なぜ、フロリダに家を買ったか
また私は、2年前にアメリカのフロリダにコンドミニアムを購入しました。アメリカではリーマンショック以降、物件価格が大幅に下落すると同時に、賃貸住宅への需要が高まっています。現金を持っていれば、驚くほど安い金額で不動産投資ができるのです。
しかし、現地での視察や収益性の分析など、専門家を交えた緻密な分析が投資の前提であることは言うまでもありません。投資に回してもいい金額的な目安は、銀行の預金に3カ月分の生活費を常に残しておけば、それ以外は投資して構わないと思います。
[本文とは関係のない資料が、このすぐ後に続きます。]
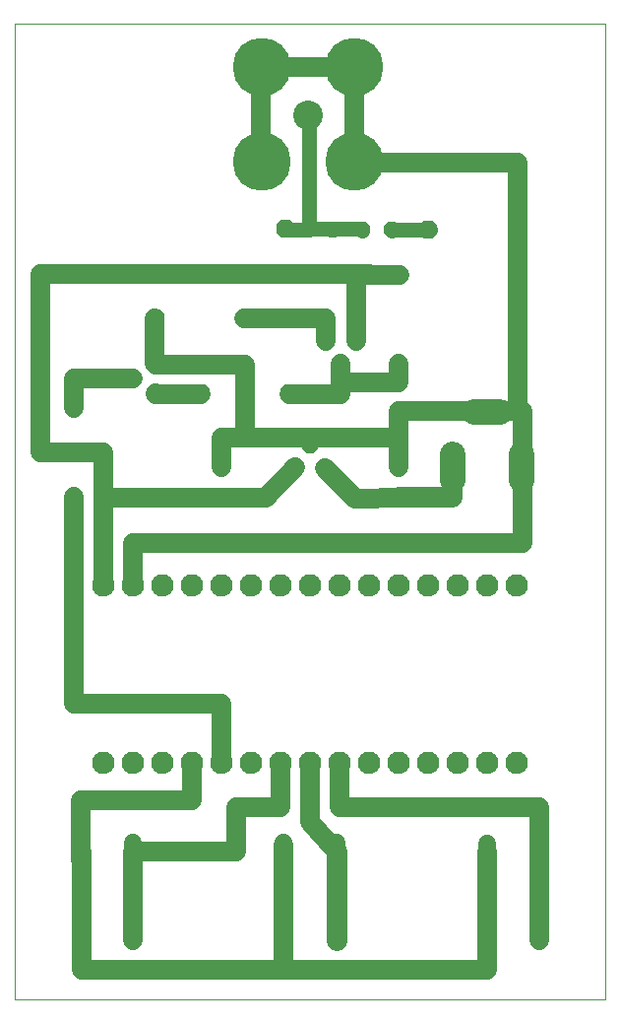
<source format=gbl>
G75*
%MOIN*%
%OFA0B0*%
%FSLAX25Y25*%
%IPPOS*%
%LPD*%
%AMOC8*
5,1,8,0,0,1.08239X$1,22.5*
%
%ADD10C,0.00000*%
%ADD11C,0.06000*%
%ADD12OC8,0.05200*%
%ADD13C,0.08600*%
%ADD14OC8,0.06300*%
%ADD15C,0.07600*%
%ADD16C,0.19685*%
%ADD17C,0.10000*%
%ADD18C,0.06600*%
%ADD19C,0.07000*%
%ADD20C,0.05000*%
D10*
X0001000Y0001000D02*
X0201000Y0001000D01*
X0201000Y0331000D01*
X0001000Y0331000D01*
X0001000Y0001000D01*
D11*
X0023278Y0022452D02*
X0023278Y0028452D01*
X0023278Y0048052D02*
X0023278Y0054052D01*
X0041078Y0054052D02*
X0041078Y0048052D01*
X0041078Y0028452D02*
X0041078Y0022452D01*
X0092089Y0022340D02*
X0092089Y0028340D01*
X0092089Y0047940D02*
X0092089Y0053940D01*
X0109889Y0053940D02*
X0109889Y0047940D01*
X0109889Y0028340D02*
X0109889Y0022340D01*
X0160940Y0022300D02*
X0160940Y0028300D01*
X0160940Y0047900D02*
X0160940Y0053900D01*
X0178740Y0053900D02*
X0178740Y0047900D01*
X0178740Y0028300D02*
X0178740Y0022300D01*
D12*
X0130568Y0170859D03*
X0130568Y0180859D03*
X0130568Y0190859D03*
X0111394Y0216412D03*
X0106394Y0223912D03*
X0116394Y0223912D03*
X0118676Y0261356D03*
X0128676Y0261356D03*
X0108676Y0261356D03*
X0071118Y0191005D03*
X0071118Y0181005D03*
X0071118Y0171005D03*
X0048392Y0206140D03*
X0048392Y0216140D03*
X0040892Y0211140D03*
X0096000Y0181000D03*
X0101000Y0188500D03*
X0106000Y0181000D03*
D13*
X0149189Y0185300D02*
X0149189Y0176700D01*
X0156700Y0199898D02*
X0165300Y0199898D01*
X0172811Y0185300D02*
X0172811Y0176700D01*
D14*
X0131000Y0216000D03*
X0131000Y0246000D03*
X0141135Y0261573D03*
X0171135Y0261573D03*
X0092646Y0261636D03*
X0092646Y0231636D03*
X0078560Y0231424D03*
X0063881Y0205916D03*
X0048560Y0231424D03*
X0020982Y0200968D03*
X0020982Y0170968D03*
X0093881Y0205916D03*
D15*
X0091085Y0141051D03*
X0081085Y0141051D03*
X0071085Y0141051D03*
X0061085Y0141051D03*
X0051085Y0141051D03*
X0041085Y0141051D03*
X0031085Y0141051D03*
X0031085Y0081051D03*
X0041085Y0081051D03*
X0051085Y0081051D03*
X0061085Y0081051D03*
X0071085Y0081051D03*
X0081085Y0081051D03*
X0091085Y0081051D03*
X0101085Y0081051D03*
X0111085Y0081051D03*
X0121085Y0081051D03*
X0131085Y0081051D03*
X0141085Y0081051D03*
X0151085Y0081051D03*
X0161085Y0081051D03*
X0171085Y0081051D03*
X0171085Y0141051D03*
X0161085Y0141051D03*
X0151085Y0141051D03*
X0141085Y0141051D03*
X0131085Y0141051D03*
X0121085Y0141051D03*
X0111085Y0141051D03*
X0101085Y0141051D03*
D16*
X0116039Y0284465D03*
X0116039Y0316354D03*
X0084543Y0316354D03*
X0084543Y0284465D03*
D17*
X0100291Y0300213D03*
D18*
X0084666Y0316334D02*
X0116143Y0316334D01*
X0116143Y0283957D01*
X0171187Y0283957D01*
X0171187Y0199593D01*
X0172895Y0199978D02*
X0172895Y0176496D01*
X0172881Y0180835D02*
X0172881Y0155354D01*
X0041101Y0155354D01*
X0041101Y0141000D01*
X0031049Y0141000D02*
X0031049Y0170661D01*
X0085972Y0170717D01*
X0095999Y0181022D01*
X0105993Y0180907D02*
X0116310Y0170568D01*
X0132245Y0170693D01*
X0131000Y0181000D02*
X0131000Y0191000D01*
X0131000Y0199978D01*
X0172895Y0199978D01*
X0131000Y0191000D02*
X0071000Y0191000D01*
X0071000Y0181000D01*
X0078851Y0190934D02*
X0078851Y0215871D01*
X0048554Y0215871D01*
X0048357Y0216145D02*
X0048357Y0231479D01*
X0041000Y0211000D02*
X0021000Y0211000D01*
X0021000Y0201000D01*
X0031000Y0185920D02*
X0009535Y0185920D01*
X0009535Y0246290D01*
X0120933Y0246290D01*
X0116562Y0245995D02*
X0131353Y0245995D01*
X0116562Y0245995D02*
X0116562Y0223739D01*
X0111466Y0216154D02*
X0111466Y0205834D01*
X0094064Y0205834D01*
X0106253Y0223812D02*
X0106253Y0231375D01*
X0078703Y0231375D01*
X0063918Y0205796D02*
X0048599Y0205796D01*
X0048599Y0206084D01*
X0031000Y0185920D02*
X0031000Y0171000D01*
X0021000Y0171000D02*
X0021000Y0101000D01*
X0071000Y0101000D01*
X0071000Y0081000D01*
X0061000Y0081000D02*
X0061000Y0068500D01*
X0023435Y0068500D01*
X0023435Y0048122D01*
X0023500Y0051000D02*
X0023500Y0011000D01*
X0091994Y0011000D01*
X0161000Y0011000D01*
X0161000Y0051000D01*
X0178500Y0066000D02*
X0178500Y0021000D01*
X0178500Y0066000D02*
X0111000Y0066000D01*
X0111000Y0081000D01*
X0101000Y0081000D02*
X0101000Y0061000D01*
X0109851Y0051200D01*
X0091994Y0053500D02*
X0091994Y0011000D01*
X0076000Y0051000D02*
X0041000Y0051000D01*
X0041000Y0021000D01*
X0076000Y0051000D02*
X0076000Y0066000D01*
X0091000Y0066000D01*
X0091000Y0081000D01*
X0111359Y0209734D02*
X0131037Y0209734D01*
X0131037Y0215950D01*
X0084367Y0284249D02*
X0084367Y0316782D01*
X0084666Y0316782D01*
X0084666Y0316334D01*
D19*
X0149137Y0181046D02*
X0149137Y0171000D01*
X0131000Y0171000D01*
X0172895Y0176496D02*
X0173068Y0176496D01*
X0109851Y0051200D02*
X0109851Y0021200D01*
X0041101Y0141000D02*
X0041000Y0141000D01*
X0031049Y0141000D02*
X0031000Y0141000D01*
D20*
X0092256Y0261473D02*
X0100560Y0261473D01*
X0100560Y0300211D01*
X0099521Y0261629D02*
X0118785Y0261629D01*
X0118785Y0261215D01*
X0128728Y0261215D02*
X0128728Y0261318D01*
X0141570Y0261318D01*
M02*

</source>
1年を超す生活費を銀行に残しても、今度は預金に資産が集中するリスクが生まれてしまうからです。
一般に日本人は円預金を過信し、外貨を不安視する傾向がありますが、これは、リスクを正しく認識していません。たしかに、戦後為替レートは円高傾向が続き、ここ数年でもリーマンショックやユーロ危機などによって円高と株価低迷が続きました。資産運用をするよりは、手堅く日本の銀行に定期預金をしたほうがいいと考える気持ちもよくわかります。
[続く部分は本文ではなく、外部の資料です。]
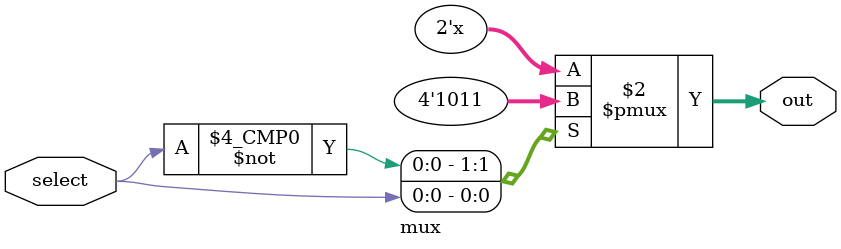
<source format=sv>
module mux  (
	input logic select,
	output logic [1:0] out
);

always_comb 
	case (select)
		1'b0: out = 2'b10;
		1'b1: out = 2'b11;
		// default: out = 1'b1;
	endcase
	
	
endmodule
</source>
ただ、この状況はこれから先も10年、30年と続くでしょうか。投資家の多くは来年、資産を倍に増やしたいわけではありません。10年、20年単位で増えればいいわけで、その間もずっとこの経済状況が「続く」と確信するなら日本円で預金を続ければいいでしょう。反対に円安を確信するなら外貨の比率を増やせばいい。
しかし確率が五分五分だと思う人は、半分ずつ持つのがリスクを回避する合理的な方法ではないでしょうか。資産は分散させておくべきで、日本人だからといって円を絶対的に信用し財産を集中させるのは理にかなわない。「リスクをとらないリスク」を知らないうちに取ってしまっているのです。